*Activity:*
Beneath this instruction is a listing; print exactly the lines in it starting at the line that contains "index pip: (621, 811)" and going through the line that contains "middle mcp: (737, 797)".

*Record extracts:*

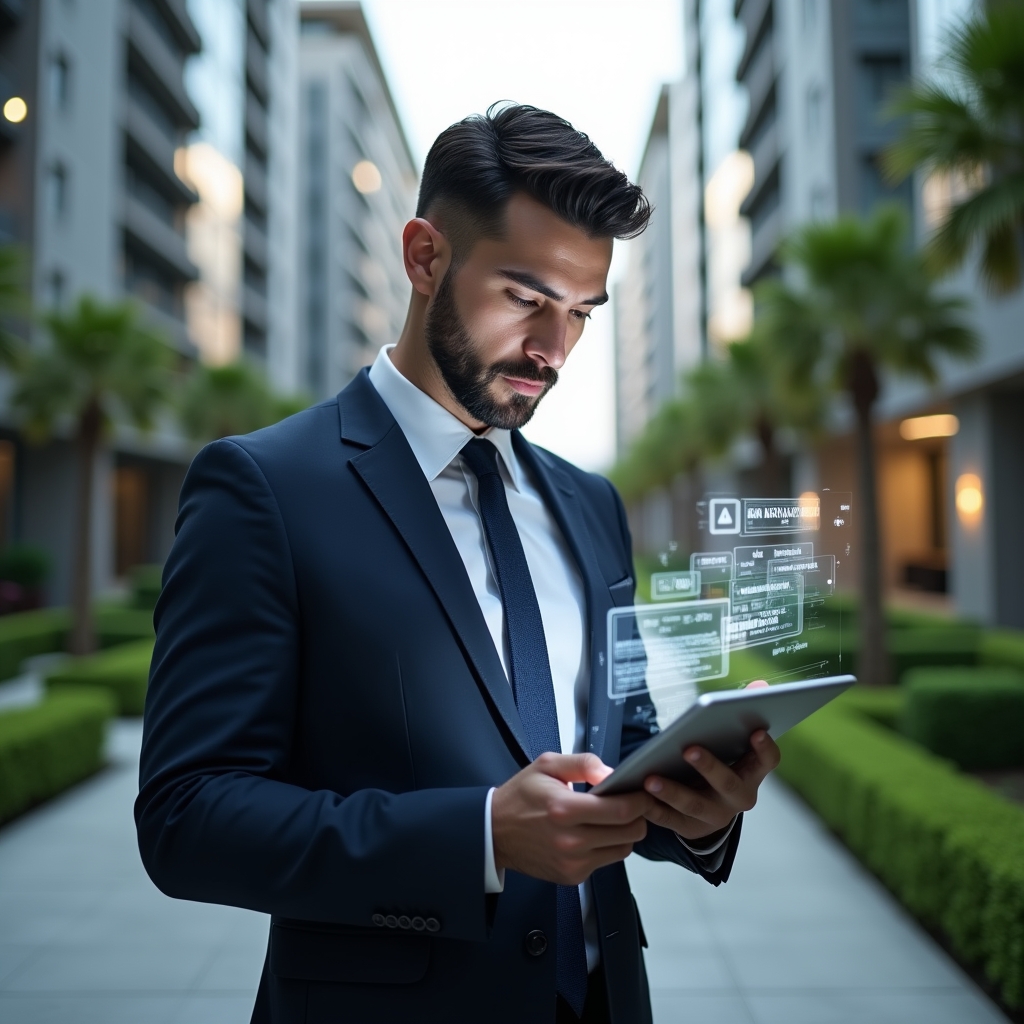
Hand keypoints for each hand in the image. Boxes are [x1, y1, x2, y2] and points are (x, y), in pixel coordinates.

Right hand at [491, 752, 651, 885]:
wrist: (494, 832)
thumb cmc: (520, 797)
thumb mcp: (547, 765)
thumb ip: (583, 763)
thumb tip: (612, 774)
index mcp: (564, 809)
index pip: (621, 811)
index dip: (640, 800)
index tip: (642, 791)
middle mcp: (571, 841)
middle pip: (630, 832)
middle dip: (638, 815)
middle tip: (632, 803)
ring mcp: (572, 863)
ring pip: (623, 849)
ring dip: (626, 832)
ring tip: (613, 818)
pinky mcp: (572, 876)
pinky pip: (606, 861)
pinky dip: (608, 846)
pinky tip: (595, 833)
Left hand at [641, 680, 780, 841]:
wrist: (710, 811)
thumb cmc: (723, 764)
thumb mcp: (734, 743)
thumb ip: (745, 711)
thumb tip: (761, 684)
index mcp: (752, 773)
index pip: (767, 762)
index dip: (765, 748)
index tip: (757, 731)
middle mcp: (737, 797)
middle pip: (728, 784)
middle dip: (709, 767)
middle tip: (689, 749)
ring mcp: (714, 814)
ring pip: (693, 805)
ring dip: (672, 792)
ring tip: (650, 778)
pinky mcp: (688, 827)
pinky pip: (668, 819)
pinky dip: (652, 808)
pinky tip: (637, 794)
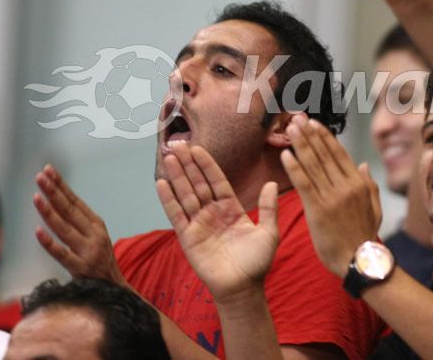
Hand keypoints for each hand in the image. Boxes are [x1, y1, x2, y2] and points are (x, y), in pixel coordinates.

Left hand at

*Completed task:*
index pip: (621, 811)
index dip: (640, 800)
index tip: (642, 791)
middle mcp: (571, 841)
middle pip: (630, 832)
middle dip: (638, 815)
middle tip: (632, 803)
ring mcp: (572, 863)
ring pip: (623, 849)
ring dip: (626, 832)
ring tip: (613, 818)
pinky mcp: (572, 876)
pinky pip: (606, 861)
pinky dip: (608, 846)
pinky tip: (595, 833)
Left hand at [641, 680, 780, 841]:
wrist: (710, 811)
thumb cmc: (723, 764)
thumb mcp: (734, 743)
thumb ip: (745, 711)
thumb tip: (761, 684)
index mcp: (752, 773)
index pip: (767, 762)
index dip: (765, 748)
index tip: (757, 731)
middle mcp: (737, 797)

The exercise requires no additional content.